- [INSTRUCTION]: Give back the exact lines of the material below from the one containing "Mieltymykset" through the one containing "Related News", and no pictures.

(TASK DATA Opens)

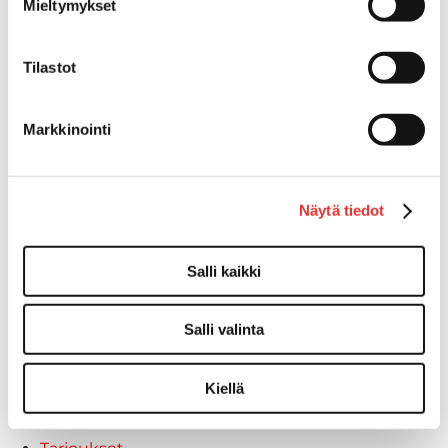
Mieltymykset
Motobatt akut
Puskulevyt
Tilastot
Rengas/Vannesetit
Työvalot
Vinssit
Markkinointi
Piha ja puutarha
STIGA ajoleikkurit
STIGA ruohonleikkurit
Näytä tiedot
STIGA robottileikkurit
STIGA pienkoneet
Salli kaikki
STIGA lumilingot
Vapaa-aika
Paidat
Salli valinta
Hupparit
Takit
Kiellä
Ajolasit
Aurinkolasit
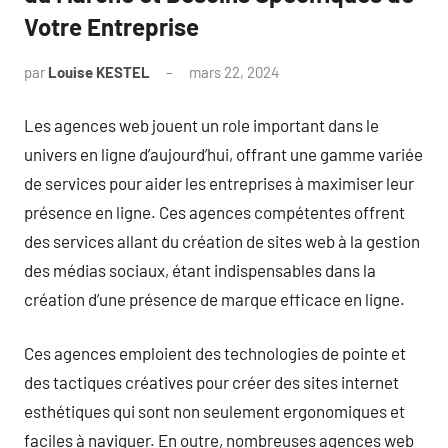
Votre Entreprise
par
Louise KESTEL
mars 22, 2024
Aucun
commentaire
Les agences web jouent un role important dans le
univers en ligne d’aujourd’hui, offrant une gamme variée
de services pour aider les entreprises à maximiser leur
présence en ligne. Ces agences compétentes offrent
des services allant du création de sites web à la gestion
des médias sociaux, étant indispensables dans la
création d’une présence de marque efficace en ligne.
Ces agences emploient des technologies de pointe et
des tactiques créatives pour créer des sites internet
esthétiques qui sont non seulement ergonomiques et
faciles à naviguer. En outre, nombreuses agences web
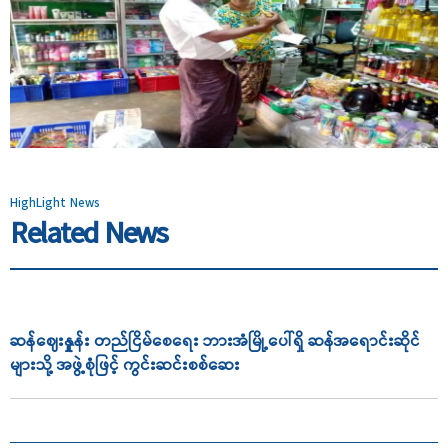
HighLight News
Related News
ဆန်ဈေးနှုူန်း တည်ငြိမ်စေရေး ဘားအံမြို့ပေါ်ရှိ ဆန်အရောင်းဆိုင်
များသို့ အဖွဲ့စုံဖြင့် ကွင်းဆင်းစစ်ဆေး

(TASK DATA Closes)
(TASK DATA Opens)

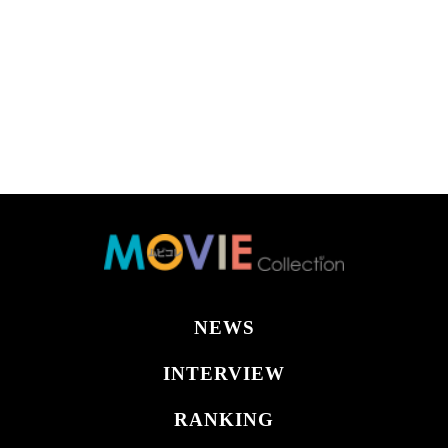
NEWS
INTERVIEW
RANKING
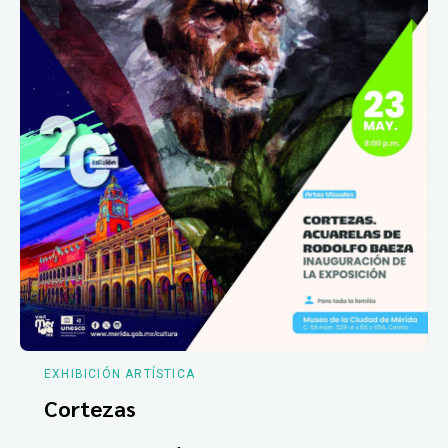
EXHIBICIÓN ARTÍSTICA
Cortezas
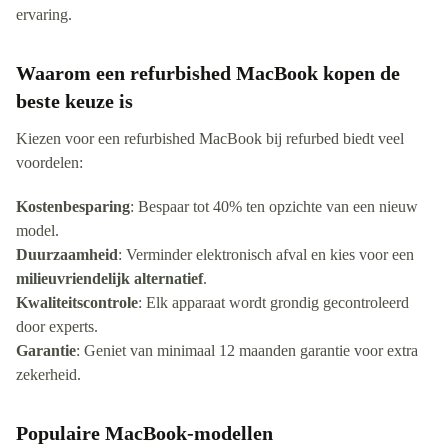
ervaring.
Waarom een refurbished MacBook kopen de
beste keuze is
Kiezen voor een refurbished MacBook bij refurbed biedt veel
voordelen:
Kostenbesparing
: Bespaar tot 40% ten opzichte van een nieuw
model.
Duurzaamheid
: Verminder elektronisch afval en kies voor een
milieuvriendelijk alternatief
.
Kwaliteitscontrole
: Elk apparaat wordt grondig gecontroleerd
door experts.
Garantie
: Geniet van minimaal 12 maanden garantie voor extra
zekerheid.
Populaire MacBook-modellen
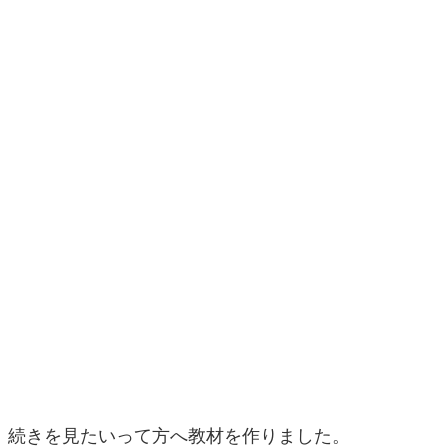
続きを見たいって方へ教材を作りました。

(TASK DATA Closes)
(TASK DATA Opens)

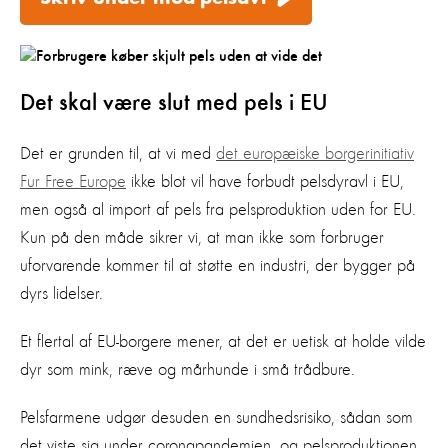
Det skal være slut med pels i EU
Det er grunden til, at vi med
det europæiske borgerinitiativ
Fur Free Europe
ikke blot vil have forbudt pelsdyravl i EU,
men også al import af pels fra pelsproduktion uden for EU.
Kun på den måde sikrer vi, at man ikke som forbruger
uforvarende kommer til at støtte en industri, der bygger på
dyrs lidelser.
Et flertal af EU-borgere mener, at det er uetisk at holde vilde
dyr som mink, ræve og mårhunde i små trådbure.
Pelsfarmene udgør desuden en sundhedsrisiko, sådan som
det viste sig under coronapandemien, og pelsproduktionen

(TASK DATA Closes)

- [SOLUTION TO THIS PROBLEM]:
Mieltymykset
Motobatt akut
Puskulevyt
Tilastot
Rengas/Vannesetit
Työvalot
Vinssit
Markkinointi
Piha ja puutarha
STIGA ajoleikkurit
STIGA ruohonleikkurit
Näytä tiedot
STIGA robottileikkurit
STIGA pienkoneet
Salli kaikki
STIGA lumilingot
Vapaa-aika
Paidat
Salli valinta
Hupparit
Takit
Kiellä
Ajolasit
Aurinkolasit
Votre Entreprise
par
Louise KESTEL
mars 22, 2024
Aucun
commentaire
Les agences web jouent un role important dans le
univers en ligne d’aujourd’hui, offrant une gamme variée
de services pour aider les entreprises à maximiser leur
présence en ligne. Ces agences compétentes offrent
des services allant du création de sites web à la gestion
des médias sociaux, étant indispensables dans la
création d’une présence de marque efficace en ligne.
Ces agences emploient des technologies de pointe et
des tactiques créatives pour créer des sites internet
esthétiques qui sont non seulement ergonomiques et
faciles à naviguer. En outre, nombreuses agences web
HighLight News
Related News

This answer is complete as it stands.